The restaurant’s exterior is warm and inviting, painted an earthy olive green. Inside, the combination of dark wood panelling, low lamp lighting and alcoves filled with vinyl, ceramics, art books and liquors immediately creates an intimate, sophisticated atmosphere. While the space is small (in total it seats 40), diners and drinkers can choose to sit at wooden tables, perch on stools along the statement marble bar, or set up in the window. We opted for the sunlit window seats, watching the world go by while soaking up the atmosphere within. 

Sova, Notting Hill. Image credit Rebecca Hope

Sova’s menu is designed for sharing, so we did just that. To start, we whet our appetites with a stack of locally sourced sourdough from the popular Notting Hill Bakery and a large dollop of seaweed butter on the side. Sova aims to source seasonal produce from British suppliers, while bringing in specialist ingredients from Eastern Europe. We paused to thumb through the wine list, and were blown away by its breadth and depth. Sommelier Cristian Vega has a passion for low-intervention winemaking which was evident in the prominence of skin-contact, pét-nat and orange wine options. Lesser-known wine regions are at the fore of this menu, from Hungarian Riesling to Serbian Pinot Grigio and Slovenian Malvasia. We chose a crisp and fruity Georgian Tbilvino Rkatsiteli, made from one of the oldest grape varieties in the world. It complemented our next dishes beautifully. 

Sova, Notting Hill. Image credit Rebecca Hope

For the starter course, we opted for raw tuna served with adjika, diced cucumber, fennel and capers, as well as beetroot croquettes. The croquettes were a highlight, beautifully plated in a subtle walnut and saffron emulsion, and lavishly topped with parmesan. The tuna resembled a tartare, but the sharp, crunchy elements of cucumber and fennel gave it a cleaner, fresher character than the traditional dish.

For our mains, we chose the crispy sea bass and the whisky and honey-roasted baby chicken from a compact but well-considered selection of four dishes (one vegetarian, one fish and two meat). The skin of the sea bass was as crispy as promised, and while the portion was small, it lay on a generous bed of puréed garden peas, punctuated by citric notes of grapefruit. The glaze of the chicken was sweet and smoky, balanced by the sharper flavours of the green salsa and diced cucumber. 

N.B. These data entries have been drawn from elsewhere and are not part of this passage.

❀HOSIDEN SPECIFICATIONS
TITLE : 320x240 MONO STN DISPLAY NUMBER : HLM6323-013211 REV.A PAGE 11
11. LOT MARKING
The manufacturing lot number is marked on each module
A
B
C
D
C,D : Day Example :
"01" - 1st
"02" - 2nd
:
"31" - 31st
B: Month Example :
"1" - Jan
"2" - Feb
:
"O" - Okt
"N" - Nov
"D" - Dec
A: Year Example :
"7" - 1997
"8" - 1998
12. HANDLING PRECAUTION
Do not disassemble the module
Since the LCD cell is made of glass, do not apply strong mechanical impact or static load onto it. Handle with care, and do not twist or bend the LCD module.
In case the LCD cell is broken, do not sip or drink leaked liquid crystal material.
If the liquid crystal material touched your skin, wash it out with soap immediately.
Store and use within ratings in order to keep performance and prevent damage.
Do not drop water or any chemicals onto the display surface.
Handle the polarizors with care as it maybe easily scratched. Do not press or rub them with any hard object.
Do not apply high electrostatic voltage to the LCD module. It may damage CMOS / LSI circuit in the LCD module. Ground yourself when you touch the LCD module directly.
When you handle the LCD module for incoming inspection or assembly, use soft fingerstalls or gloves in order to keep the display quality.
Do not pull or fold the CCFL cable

Salted dark chocolate mousse with sea buckthorn. Sova London, Notting Hill. Image credit Sofia Carierra-Wham.

Finally, the star of the show was an indulgent scoop of salted dark chocolate mousse, sitting in a pool of tangy sea buckthorn. It rounded off a well-balanced meal filled with fresh ingredients and bold flavour combinations. 

Beyond the food and wine, Sova has clearly put thought into its musical identity. The vinyl-led soundtrack, partially curated with help from Rough Trade, is complemented by a roster of guest DJs throughout the week. The music hits just right, there when you want it, easy to talk over when you don’t, so Sova works for everything from a low-key catch-up to a date, or a solo glass at the bar. We’ll be back for the mousse, the music, and the ongoing education in Eastern European wine.